Тайны Федора Рокотова - Нина Молева
Шрифт:
Интервал:
Закладка:
В сегодняшнем списке памятников архитектуры Черемушкинского района Москвы под этим названием значатся две башни у въезда в усадьбу, караульни у северной и южной башен, два жилых флигеля, два столба у въезда. Часть построек XVIII, часть начала XIX века.
Воронцово… Когда-то ехали сюда от старого репнинского дома через Каменный мост, Большую Якиманку, Калужский рынок, как называлась тогда Калужская — Октябрьская площадь, Калужскую улицу и дальше мимо Живодерней слободки, сельца Семеновского. Сразу за Воронцовом шли села Петровское, Сергиевское, Коньково и на границе Московского уезда Верхний и Нижний Теплые Станы. В 1812 году ставились в репнинской вотчине опыты по постройке управляемого аэростата для обстрела и бомбардировки французских войск с воздуха, а Наполеон, поставленный в известность о подобных приготовлениях русских, сразу после занятия Москвы направил в Воронцово специальный отряд, чтобы дотла сжечь усадьбу. Отстроилось Воронцово так же быстро, как и вся Москва, и уже в 20-х годах летом сюда перебирался блистательный салон 3. А. Волконской, предпочитавшей Воронцово всем остальным подмосковным. Конечно, бывал здесь и Федор Рокотов, но родился ли художник в этом селе — сказать с уверенностью нельзя.
И еще одна нить, протянувшаяся от художника к дому Репниных. В 1793 году, прожив в новом своем дворе неполных семь лет, Рокотов продает его. Владелицей домовладения на углу Токмакова переулка становится Шереметева. По времени решение художника совпадает с началом гонений, которым подвергается Н. В. Репнин в связи с делом просветителя Н. И. Новикова. С просветителем накануне своей смерти сближается и П. И. Репнин. Именно он рекомендовал Новикову познакомиться с учением розенкрейцеров, а сам в свою очередь просил Н. И. Новикова помочь ему встретиться с Рейхелем, с которым был дружен просветитель.
Казалось, именно в 1791 году фельдмаршал Н. В. Репнин достигает своей высшей славы, которую ему приносит победа при Мачине. Посвященные военачальнику стихи помещает „Московский журнал“ Н. М. Карамзина. Г. Р. Державин обращает к нему свою оду „Памятник герою“:
Прямый Герой страстьми недвижим:Он строг к себе и благ ко ближним,В терпеньи тверд и мудр в напасти,Не рабствует блестящей части,Весами ль где, мечом ли правит,Ни там, ни тут он не лукавит.И Бог его благословляетПобедою почти без крови…
Но никакие военные и политические успехи не могли уберечь Репнина от гнева Екатерины.
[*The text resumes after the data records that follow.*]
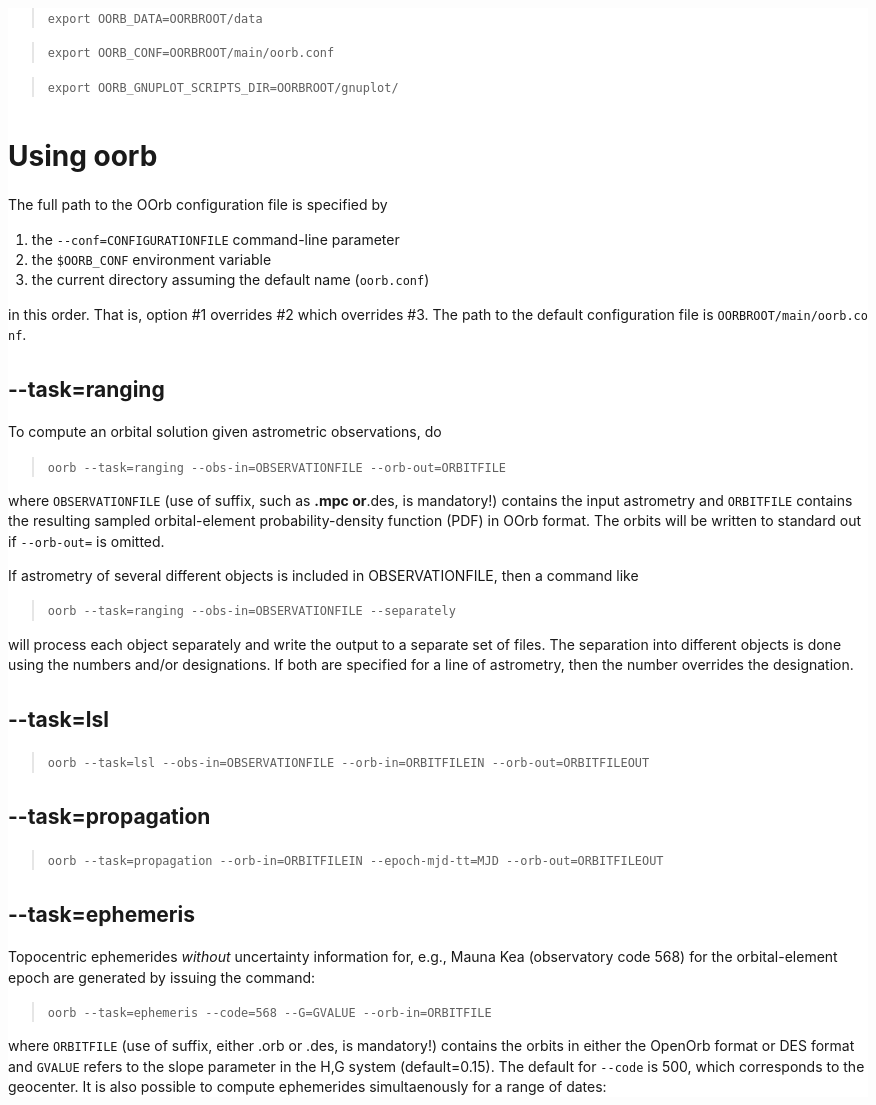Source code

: > `export OORB_DATA=OORBROOT/data`

> `export OORB_CONF=OORBROOT/main/oorb.conf`

> `export OORB_GNUPLOT_SCRIPTS_DIR=OORBROOT/gnuplot/`

# Using oorb #

The full path to the OOrb configuration file is specified by

  1. the `--conf=CONFIGURATIONFILE` command-line parameter
  1. the `$OORB_CONF` environment variable
  1. the current directory assuming the default name (`oorb.conf`)

in this order. That is, option #1 overrides #2 which overrides #3. The path to the default configuration file is `OORBROOT/main/oorb.conf`.

## --task=ranging ##

To compute an orbital solution given astrometric observations, do

> `oorb --task=ranging --obs-in=OBSERVATIONFILE --orb-out=ORBITFILE`

where `OBSERVATIONFILE` (use of suffix, such as **.mpc or**.des, is mandatory!) contains the input astrometry and `ORBITFILE` contains the resulting sampled orbital-element probability-density function (PDF) in OOrb format. The orbits will be written to standard out if `--orb-out=` is omitted.

If astrometry of several different objects is included in OBSERVATIONFILE, then a command like

> `oorb --task=ranging --obs-in=OBSERVATIONFILE --separately`

will process each object separately and write the output to a separate set of files. The separation into different objects is done using the numbers and/or designations. If both are specified for a line of astrometry, then the number overrides the designation.

## --task=lsl ##

> `oorb --task=lsl --obs-in=OBSERVATIONFILE --orb-in=ORBITFILEIN --orb-out=ORBITFILEOUT`


## --task=propagation ##

> `oorb --task=propagation --orb-in=ORBITFILEIN --epoch-mjd-tt=MJD --orb-out=ORBITFILEOUT`


## --task=ephemeris ##

Topocentric ephemerides _without_ uncertainty information for, e.g., Mauna Kea (observatory code 568) for the orbital-element epoch are generated by issuing the command:

> `oorb --task=ephemeris --code=568 --G=GVALUE --orb-in=ORBITFILE`

where `ORBITFILE` (use of suffix, either .orb or .des, is mandatory!) contains the orbits in either the OpenOrb format or DES format and `GVALUE` refers to the slope parameter in the H,G system (default=0.15). The default for `--code` is 500, which corresponds to the geocenter. It is also possible to compute ephemerides simultaenously for a range of dates:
Фельдмаршал попадает в опалу. На те же месяцы репнинских гонений приходится и продажа рокотовского двора — связь, нашедшая свое отражение и в создании одного из лучших мужских рокотовских портретов.
Царедворцы и литераторы
Теперь можно пошептать в беседах
И, казни не боясь, в обедах
За здравие царей не пить.
Там с именем Екатерины можно
В строке описку поскоблить,
Или портрет неосторожно
Ее на землю уронить…
Г. Р. ДержавинРазвязки ждали давно, и все-таки она наступила неожиданно. Слишком хотелось предусмотреть все возможные перспективы наступавшего царствования, заранее распределить должности и права, прочно, как можно надежнее обеспечить свое будущее. В начале сентября 1758 года в Царском Селе при выходе из церкви, среди стечения народа, Елизавета Петровна упала в жестоких конвульсиях. Толпу оттеснили, императрицу быстро внесли во дворец, пустили, по существовавшему обычаю, кровь. И дело было не в том, что последовавший за припадком обморок затянулся на целых два часа, главное — тщательно скрываемая окружением царицы тайна ее здоровья перестала быть тайной. Кому под силу остановить начавшиеся суды и пересуды о наследовании власти, критику всего того, что еще днем раньше представлялось незыблемым и священным, нетерпеливое ожидание перемен.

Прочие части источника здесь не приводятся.